November 7, 1990 GMT

OMAHA, Neb. (AP) _ From his rural roots in southern Nebraska, Earl Benjamin ″Ben″ Nelson branched out on a career that led him to the Statehouse.

Nelson grew up in the small town of McCook, the son of a lineman for a power company. He became an attorney specializing in insurance issues and worked both for a private insurance company and in state government before deciding to campaign for the governor’s office.

At 49, he made it. He narrowly defeated Republican Gov. Kay Orr, but his margin of victory was so slim that the absentee ballots could force a recount.


Nelson had thought about the governor’s race in 1982 but said he changed his mind after one of his children’s teachers said it might not be a good time to put his family in the spotlight.

At the time, Nelson and his second wife, Diane, had been married two years. Both were widowed and each had two young children.

″It just wasn’t my time,″ he said.

Nelson has learned to be patient.

He had to wait 42 days after the May 15 Democratic gubernatorial primary before being named the party’s nominee in one of the closest races in Nebraska history.

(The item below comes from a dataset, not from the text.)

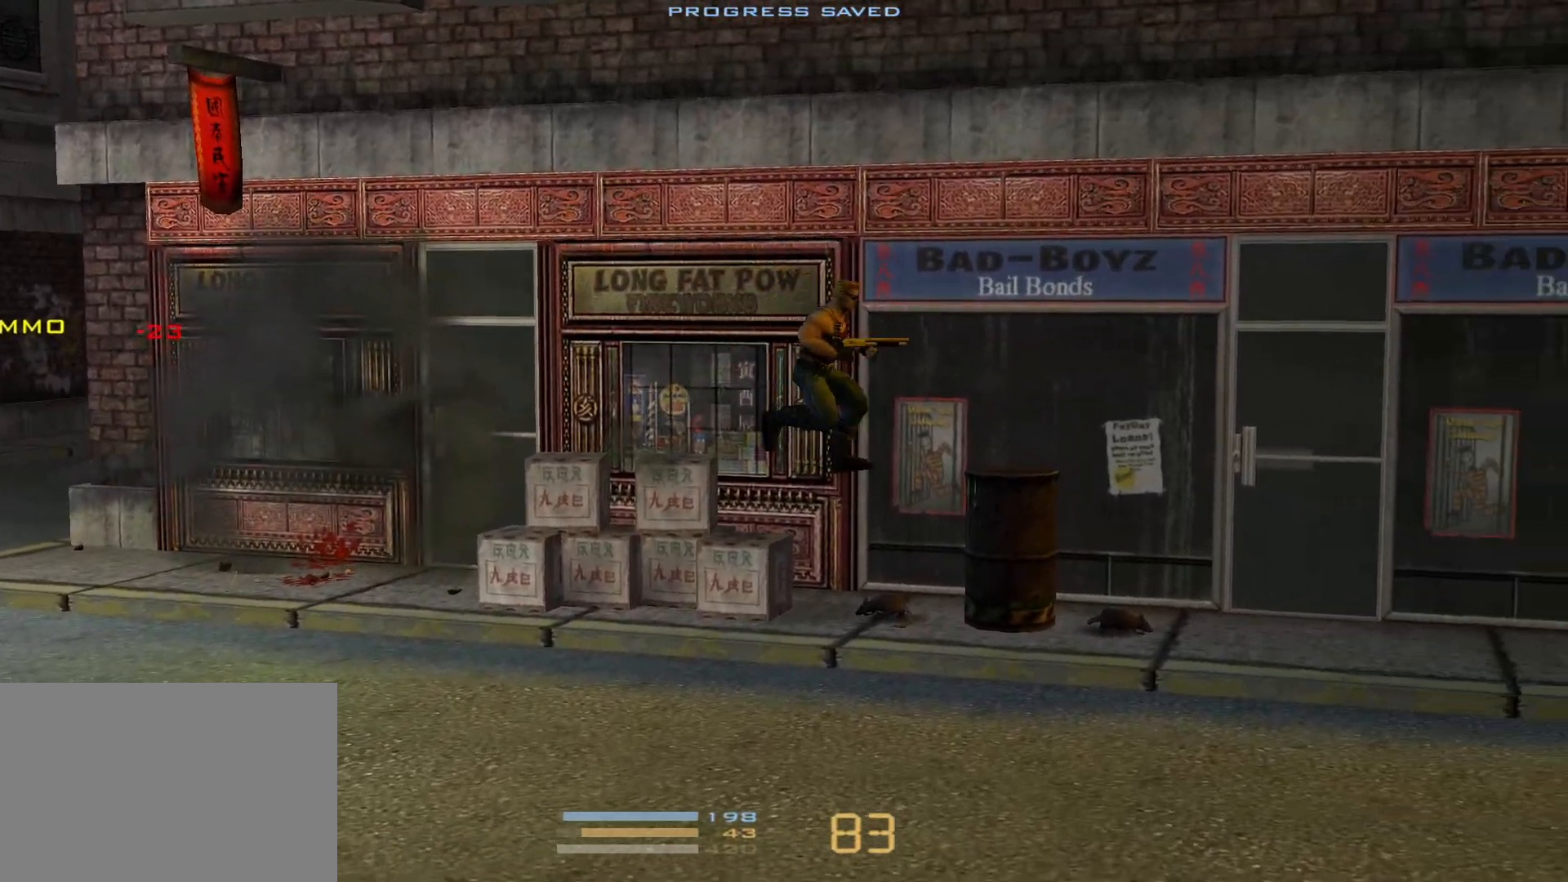
{"keys": ["right"], "events": [[67, "down", "down"], [217, "right", "up"], [317, "shoot", "down"], [400, "down", "up"], [400, "shoot", "up"], [500, "right", "down"]]}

After a recount, the state Board of Canvassers declared Nelson the nominee by a 42-vote margin over Bill Hoppner of Lincoln.

Nelson has said he doesn’t believe it’s a hindrance that he has never held an elected office.

″It may be an advantage to come in from a business approach,″ he has said.

But his business ties to First Executive Corp. of California, an insurance holding company criticized for its involvement in high-risk securities known as junk bonds, became an issue in the campaign.

Nelson, who served on First Executive’s board of directors, said he was not responsible for the company’s management and its investment policy.

Nelson graduated from the University of Nebraska in 1963, then received a master’s degree in philosophy in 1966.

He worked for seven years for the Consumer Division of the Nebraska Insurance Division, eventually becoming supervisor of compliance and enforcement.

After he earned a law degree in 1970, he worked for the Central National Insurance Group of Omaha until 1980, except for two years when he was state insurance director in then-Gov. Jim Exon’s cabinet.

He re-entered private law practice in 1981 and in 1982 became executive vice president of the National Association of Insurance Commissioners, an organization of state insurance commissioners.

He joined an Omaha law firm in 1985.